Where does the string "nhất" appear in the records? Copy each line that holds it.

╭─ Provided information

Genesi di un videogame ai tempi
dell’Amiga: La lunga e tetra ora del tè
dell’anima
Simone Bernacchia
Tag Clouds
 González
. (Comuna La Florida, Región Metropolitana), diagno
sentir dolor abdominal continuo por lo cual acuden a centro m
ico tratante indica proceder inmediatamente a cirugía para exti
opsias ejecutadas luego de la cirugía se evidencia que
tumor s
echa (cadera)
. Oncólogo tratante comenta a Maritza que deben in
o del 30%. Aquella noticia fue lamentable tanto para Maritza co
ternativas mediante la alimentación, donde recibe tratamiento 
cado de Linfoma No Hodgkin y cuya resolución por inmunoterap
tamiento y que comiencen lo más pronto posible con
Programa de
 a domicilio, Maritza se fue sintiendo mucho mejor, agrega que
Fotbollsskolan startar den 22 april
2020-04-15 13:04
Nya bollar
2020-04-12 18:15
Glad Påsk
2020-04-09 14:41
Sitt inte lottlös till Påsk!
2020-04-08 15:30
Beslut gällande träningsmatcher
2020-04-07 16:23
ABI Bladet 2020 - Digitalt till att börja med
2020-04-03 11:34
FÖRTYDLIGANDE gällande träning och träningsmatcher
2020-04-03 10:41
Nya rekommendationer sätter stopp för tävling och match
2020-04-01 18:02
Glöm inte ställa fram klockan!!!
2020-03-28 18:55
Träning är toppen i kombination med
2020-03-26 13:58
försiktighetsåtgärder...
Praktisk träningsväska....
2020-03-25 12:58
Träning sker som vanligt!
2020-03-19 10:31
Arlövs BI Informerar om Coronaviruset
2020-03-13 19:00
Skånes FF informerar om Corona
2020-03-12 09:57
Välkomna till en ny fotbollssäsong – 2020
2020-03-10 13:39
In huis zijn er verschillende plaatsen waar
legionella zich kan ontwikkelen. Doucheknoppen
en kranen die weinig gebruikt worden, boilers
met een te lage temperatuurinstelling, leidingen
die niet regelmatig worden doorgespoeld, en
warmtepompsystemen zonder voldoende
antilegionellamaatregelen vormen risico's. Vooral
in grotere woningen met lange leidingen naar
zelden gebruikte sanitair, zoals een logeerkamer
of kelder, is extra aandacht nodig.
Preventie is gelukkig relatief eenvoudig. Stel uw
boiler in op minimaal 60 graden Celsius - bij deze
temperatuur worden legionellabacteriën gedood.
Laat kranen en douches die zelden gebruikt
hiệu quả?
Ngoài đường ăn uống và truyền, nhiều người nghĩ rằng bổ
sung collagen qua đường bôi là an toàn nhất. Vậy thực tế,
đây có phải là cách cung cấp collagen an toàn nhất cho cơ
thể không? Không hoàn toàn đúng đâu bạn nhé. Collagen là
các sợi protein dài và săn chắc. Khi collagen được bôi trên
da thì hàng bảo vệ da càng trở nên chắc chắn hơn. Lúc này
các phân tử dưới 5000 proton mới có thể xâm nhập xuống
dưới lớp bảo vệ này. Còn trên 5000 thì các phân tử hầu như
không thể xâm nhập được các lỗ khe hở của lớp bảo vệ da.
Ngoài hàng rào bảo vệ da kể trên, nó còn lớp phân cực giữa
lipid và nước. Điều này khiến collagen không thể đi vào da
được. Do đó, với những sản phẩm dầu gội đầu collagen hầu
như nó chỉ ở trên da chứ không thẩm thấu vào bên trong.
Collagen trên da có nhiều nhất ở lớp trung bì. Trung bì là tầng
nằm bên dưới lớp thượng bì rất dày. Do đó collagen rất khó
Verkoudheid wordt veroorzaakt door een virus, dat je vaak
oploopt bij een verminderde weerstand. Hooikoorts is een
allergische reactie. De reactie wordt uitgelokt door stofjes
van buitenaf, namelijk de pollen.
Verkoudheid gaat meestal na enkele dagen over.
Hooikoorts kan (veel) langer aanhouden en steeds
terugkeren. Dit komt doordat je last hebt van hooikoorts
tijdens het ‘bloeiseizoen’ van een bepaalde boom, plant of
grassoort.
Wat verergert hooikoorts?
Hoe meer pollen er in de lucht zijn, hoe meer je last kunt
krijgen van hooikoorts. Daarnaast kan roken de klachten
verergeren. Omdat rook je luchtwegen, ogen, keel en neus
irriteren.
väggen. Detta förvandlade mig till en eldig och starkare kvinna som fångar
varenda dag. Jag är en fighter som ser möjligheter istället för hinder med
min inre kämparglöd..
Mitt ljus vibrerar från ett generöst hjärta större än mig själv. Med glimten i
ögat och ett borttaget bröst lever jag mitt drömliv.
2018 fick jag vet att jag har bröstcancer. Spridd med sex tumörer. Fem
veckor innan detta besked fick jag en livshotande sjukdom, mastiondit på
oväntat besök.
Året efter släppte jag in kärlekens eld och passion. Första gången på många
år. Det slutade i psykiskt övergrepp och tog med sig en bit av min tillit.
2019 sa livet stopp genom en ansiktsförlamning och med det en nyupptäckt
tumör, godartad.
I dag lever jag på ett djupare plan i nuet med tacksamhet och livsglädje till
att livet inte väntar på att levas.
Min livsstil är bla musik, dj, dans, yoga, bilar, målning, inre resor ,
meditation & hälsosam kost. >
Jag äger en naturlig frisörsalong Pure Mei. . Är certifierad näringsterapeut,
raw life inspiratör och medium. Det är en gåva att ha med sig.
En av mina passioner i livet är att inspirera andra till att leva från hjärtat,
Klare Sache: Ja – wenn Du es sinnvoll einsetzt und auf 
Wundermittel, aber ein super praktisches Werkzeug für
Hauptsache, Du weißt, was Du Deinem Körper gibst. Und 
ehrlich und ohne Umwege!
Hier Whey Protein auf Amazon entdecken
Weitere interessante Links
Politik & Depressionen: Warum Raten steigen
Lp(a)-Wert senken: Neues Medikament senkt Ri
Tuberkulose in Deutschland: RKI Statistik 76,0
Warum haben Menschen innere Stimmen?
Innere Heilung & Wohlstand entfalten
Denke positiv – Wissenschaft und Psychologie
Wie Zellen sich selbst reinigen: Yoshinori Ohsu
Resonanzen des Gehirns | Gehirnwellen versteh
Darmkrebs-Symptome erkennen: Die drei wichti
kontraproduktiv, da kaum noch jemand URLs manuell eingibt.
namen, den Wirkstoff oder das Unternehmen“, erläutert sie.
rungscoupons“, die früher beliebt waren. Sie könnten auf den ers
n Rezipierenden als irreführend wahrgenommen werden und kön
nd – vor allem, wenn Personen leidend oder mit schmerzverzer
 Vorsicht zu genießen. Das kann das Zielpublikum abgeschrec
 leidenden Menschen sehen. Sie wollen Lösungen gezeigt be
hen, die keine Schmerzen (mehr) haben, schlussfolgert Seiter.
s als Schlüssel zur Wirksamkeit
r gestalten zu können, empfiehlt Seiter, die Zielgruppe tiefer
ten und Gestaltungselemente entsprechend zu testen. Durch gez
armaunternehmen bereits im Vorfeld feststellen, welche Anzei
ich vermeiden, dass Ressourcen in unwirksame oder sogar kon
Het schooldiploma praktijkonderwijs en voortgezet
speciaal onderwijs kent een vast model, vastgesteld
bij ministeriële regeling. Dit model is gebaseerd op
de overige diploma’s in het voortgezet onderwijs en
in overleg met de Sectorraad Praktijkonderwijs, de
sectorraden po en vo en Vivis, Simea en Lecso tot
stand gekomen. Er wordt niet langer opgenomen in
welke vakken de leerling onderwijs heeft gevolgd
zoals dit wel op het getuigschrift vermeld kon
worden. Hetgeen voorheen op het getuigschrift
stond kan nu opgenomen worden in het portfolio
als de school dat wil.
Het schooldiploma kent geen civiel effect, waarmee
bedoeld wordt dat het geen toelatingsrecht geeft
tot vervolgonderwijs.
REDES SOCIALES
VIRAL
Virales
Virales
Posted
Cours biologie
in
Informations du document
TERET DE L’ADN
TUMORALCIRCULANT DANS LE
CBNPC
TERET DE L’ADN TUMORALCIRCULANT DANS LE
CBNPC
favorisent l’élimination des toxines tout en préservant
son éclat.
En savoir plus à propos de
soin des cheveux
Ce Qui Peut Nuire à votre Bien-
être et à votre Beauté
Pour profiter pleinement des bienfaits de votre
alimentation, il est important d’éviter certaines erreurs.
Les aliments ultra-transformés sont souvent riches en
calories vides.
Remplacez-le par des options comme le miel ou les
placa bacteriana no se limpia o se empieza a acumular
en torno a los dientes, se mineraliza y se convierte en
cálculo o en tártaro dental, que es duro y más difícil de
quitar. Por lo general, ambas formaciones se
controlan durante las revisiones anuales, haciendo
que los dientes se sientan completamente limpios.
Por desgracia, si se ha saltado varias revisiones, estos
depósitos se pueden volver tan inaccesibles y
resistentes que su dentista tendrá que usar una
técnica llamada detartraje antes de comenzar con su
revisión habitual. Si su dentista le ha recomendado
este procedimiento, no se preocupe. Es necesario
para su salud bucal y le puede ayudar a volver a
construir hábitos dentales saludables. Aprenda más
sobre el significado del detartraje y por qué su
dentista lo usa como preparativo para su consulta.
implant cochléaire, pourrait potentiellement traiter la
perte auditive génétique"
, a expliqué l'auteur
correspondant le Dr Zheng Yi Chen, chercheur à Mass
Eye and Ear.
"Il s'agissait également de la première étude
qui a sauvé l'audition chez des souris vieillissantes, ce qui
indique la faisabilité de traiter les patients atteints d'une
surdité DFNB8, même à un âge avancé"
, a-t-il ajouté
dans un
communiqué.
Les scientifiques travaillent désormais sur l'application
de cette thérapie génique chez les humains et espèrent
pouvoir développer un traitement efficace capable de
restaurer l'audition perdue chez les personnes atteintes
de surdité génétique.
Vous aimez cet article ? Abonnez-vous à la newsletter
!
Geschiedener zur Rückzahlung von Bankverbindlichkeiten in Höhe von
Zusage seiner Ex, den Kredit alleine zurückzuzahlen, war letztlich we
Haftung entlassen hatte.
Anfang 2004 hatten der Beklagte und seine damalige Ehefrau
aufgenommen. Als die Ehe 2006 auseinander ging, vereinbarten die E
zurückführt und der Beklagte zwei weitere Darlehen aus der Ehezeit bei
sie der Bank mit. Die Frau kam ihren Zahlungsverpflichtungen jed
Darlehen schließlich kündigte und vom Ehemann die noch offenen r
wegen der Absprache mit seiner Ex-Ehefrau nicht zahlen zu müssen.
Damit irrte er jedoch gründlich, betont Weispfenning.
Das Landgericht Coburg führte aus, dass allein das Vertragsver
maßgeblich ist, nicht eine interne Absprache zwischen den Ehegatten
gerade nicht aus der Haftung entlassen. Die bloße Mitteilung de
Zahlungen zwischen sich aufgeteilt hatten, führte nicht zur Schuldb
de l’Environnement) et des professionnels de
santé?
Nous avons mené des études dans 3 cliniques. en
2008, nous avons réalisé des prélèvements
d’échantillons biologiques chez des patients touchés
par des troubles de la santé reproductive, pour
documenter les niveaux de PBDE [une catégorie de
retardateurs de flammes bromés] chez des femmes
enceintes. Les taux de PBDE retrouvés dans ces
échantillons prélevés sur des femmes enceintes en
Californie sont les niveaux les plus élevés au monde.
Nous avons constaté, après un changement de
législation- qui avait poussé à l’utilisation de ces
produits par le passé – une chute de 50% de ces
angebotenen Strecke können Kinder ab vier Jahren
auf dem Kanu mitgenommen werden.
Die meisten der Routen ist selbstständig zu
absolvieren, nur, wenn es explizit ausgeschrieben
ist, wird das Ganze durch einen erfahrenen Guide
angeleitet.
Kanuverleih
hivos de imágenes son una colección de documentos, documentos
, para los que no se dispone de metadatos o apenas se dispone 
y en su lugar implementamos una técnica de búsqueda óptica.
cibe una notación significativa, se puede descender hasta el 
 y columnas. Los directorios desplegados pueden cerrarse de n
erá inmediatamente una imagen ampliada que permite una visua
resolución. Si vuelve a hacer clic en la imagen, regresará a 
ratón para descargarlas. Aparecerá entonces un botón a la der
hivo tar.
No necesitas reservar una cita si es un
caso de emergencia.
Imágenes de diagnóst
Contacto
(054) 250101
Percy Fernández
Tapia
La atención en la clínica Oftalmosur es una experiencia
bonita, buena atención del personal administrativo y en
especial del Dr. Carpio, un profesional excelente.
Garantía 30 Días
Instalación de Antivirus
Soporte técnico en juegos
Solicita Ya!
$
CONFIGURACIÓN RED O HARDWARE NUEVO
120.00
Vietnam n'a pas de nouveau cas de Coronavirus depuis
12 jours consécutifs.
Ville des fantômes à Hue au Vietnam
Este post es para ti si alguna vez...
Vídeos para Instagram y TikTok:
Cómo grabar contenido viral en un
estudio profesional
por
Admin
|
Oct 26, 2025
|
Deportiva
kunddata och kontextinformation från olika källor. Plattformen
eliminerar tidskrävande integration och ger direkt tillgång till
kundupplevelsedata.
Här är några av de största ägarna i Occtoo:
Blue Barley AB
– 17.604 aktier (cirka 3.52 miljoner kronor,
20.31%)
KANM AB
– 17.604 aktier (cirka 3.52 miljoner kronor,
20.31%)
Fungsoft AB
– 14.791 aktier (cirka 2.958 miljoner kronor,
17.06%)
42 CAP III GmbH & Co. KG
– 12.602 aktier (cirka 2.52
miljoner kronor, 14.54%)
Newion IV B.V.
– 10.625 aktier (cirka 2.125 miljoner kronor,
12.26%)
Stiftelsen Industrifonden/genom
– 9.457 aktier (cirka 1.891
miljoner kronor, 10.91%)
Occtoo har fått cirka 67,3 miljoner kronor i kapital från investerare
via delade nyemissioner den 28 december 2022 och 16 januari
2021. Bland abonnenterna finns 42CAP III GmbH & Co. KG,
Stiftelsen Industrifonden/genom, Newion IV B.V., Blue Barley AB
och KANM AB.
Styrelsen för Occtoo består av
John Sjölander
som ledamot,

╰─

• Problem solution
sung collagen qua đường bôi là an toàn nhất. Vậy thực tế,
đây có phải là cách cung cấp collagen an toàn nhất cho cơ
Collagen trên da có nhiều nhất ở lớp trung bì. Trung bì là tầng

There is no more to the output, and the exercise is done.